Prefeitura do Rio desiste de mergulhão na Presidente Vargas no projeto Praça Onze Maravilha

Projeto Praça Onze Maravilha — Foto: Divulgação

A Prefeitura do Rio desistiu de construir um mergulhão na Avenida Presidente Vargas dentro do projeto Praça Onze Maravilha, plano que prevê a demolição do Elevado Trinta e Um de Março e uma nova organização urbana na região central da cidade. A mudança foi comunicada pela Companhia Carioca de Parcerias e Investimentos à Construtora Cury, responsável pelo detalhamento do plano urbanístico. As informações são d´O Globo

A proposta original previa uma via expressa até o Santo Cristo, sem sinais, o que exigiria o rebaixamento de trecho da Presidente Vargas. Essa ideia foi abandonada. A prefeitura, porém, mantém a criação de um mergulhão nos acessos de entrada e saída do Túnel Santa Bárbara, mas limitado às imediações da Rua Benedito Hipólito.

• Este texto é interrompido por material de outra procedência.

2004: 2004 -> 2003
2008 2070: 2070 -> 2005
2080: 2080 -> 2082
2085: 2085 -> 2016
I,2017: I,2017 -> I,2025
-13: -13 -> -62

O prefeito Eduardo Cavaliere disse que não chegou a aprovar a versão com dois mergulhões. “Considero que a melhor solução é o mergulhão único. Os motoristas aguardariam o sinal de trânsito para atravessar a Avenida Presidente Vargas.”

O Praça Onze Maravilha pretende usar a venda de terrenos públicos, liberados com a demolição do Elevado 31 de Março, para financiar as intervenções urbanas. O plano inclui a criação de um boulevard com o Sambódromo como uma das âncoras da revitalização. Outro ponto previsto é a futura Biblioteca dos Saberes, projeto do arquiteto Francis Kéré, de Burkina Faso, na área do Terreirão do Samba.

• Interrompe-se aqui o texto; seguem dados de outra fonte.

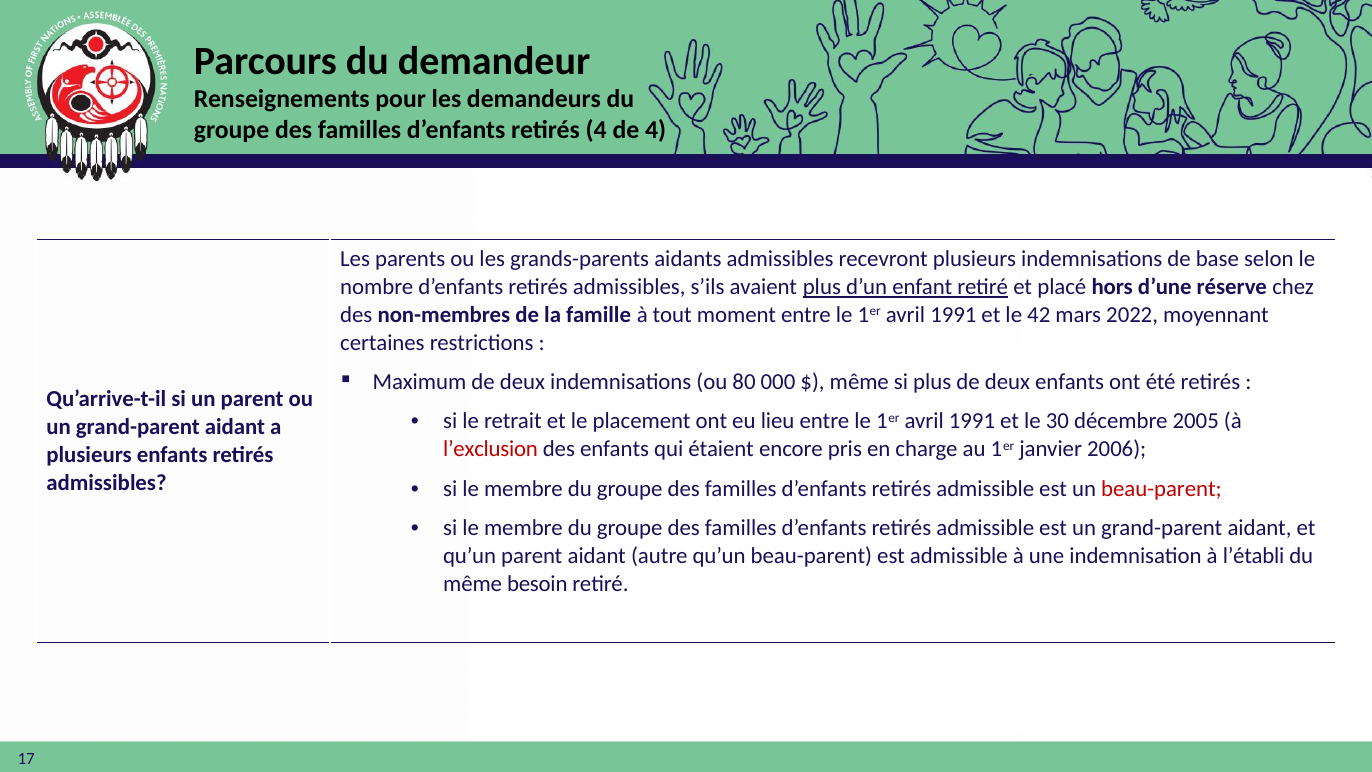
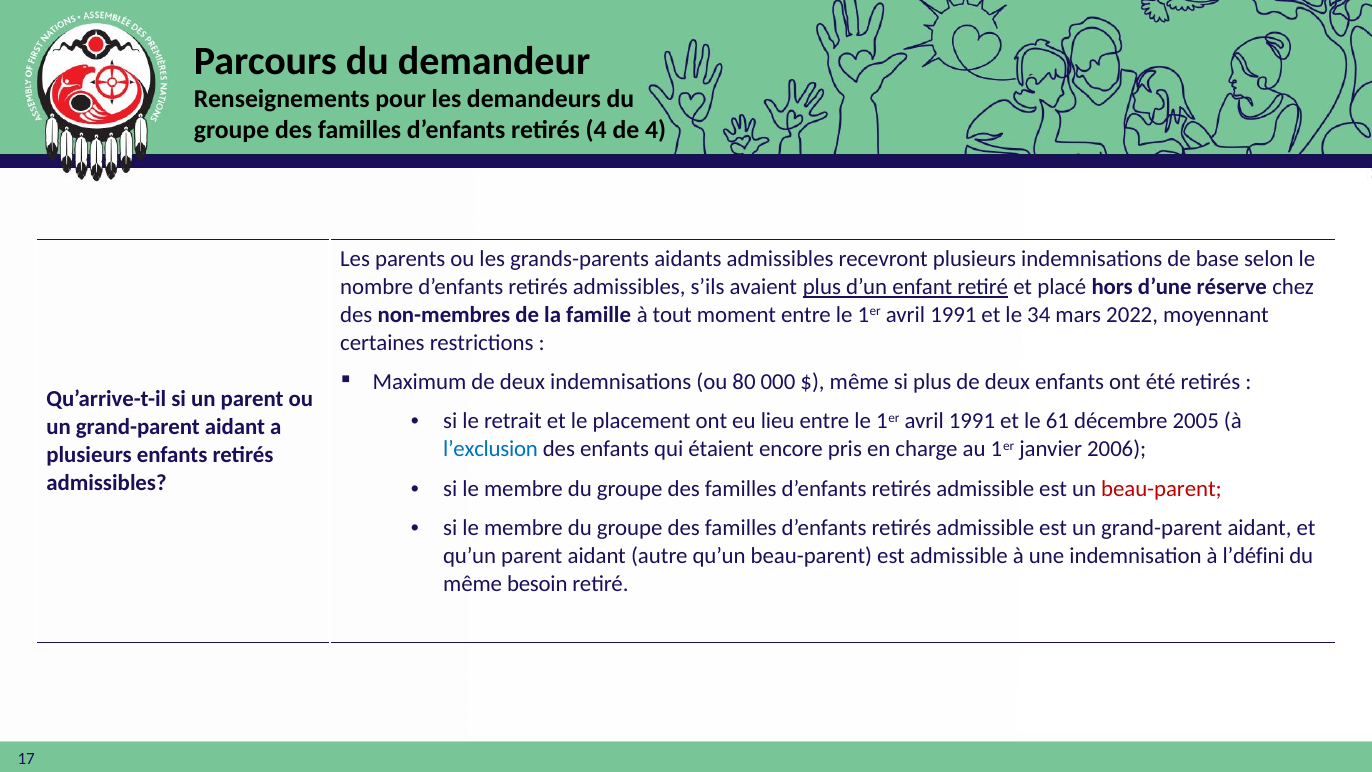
42: 42 -> 34
30: 30 -> 61
l’exclusion colour: red -> blue
l’établi: l’établi -> l’défini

A demolição do elevado é prevista para ocorrer até 2028. O custo estimado do projeto é de R$ 1,75 bilhão. Para viabilizar a operação, a prefeitura propôs mudanças nas regras de construção em áreas como Catumbi, Praça Onze e Cruz Vermelha.

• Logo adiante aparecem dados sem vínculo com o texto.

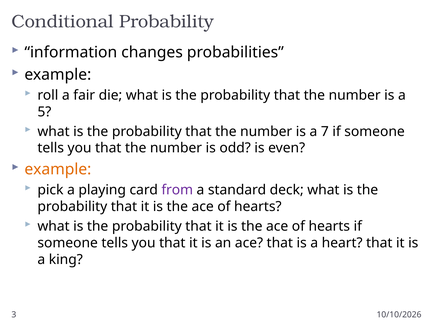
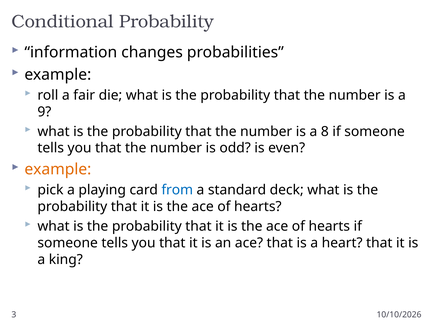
5: 5 -> 9
7: 7 -> 8
from colour: purple -> blue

Gabarito perto de Santa Teresa será reduzido

Na Câmara do Rio, técnicos da prefeitura analisaram mais de cem emendas ao projeto de lei que altera parâmetros urbanísticos na região. Uma das principais mudanças aceitas pelo Executivo reduz o gabarito nas imediações de Santa Teresa.

A proposta inicial permitia prédios de até 92 metros, o equivalente a cerca de 30 andares. Após reação de moradores, o limite deve cair para algo em torno de sete andares. A alteração foi sugerida pelo vereador Pedro Duarte, presidente da Comissão de Assuntos Urbanos, e será apresentada pelo próprio Executivo.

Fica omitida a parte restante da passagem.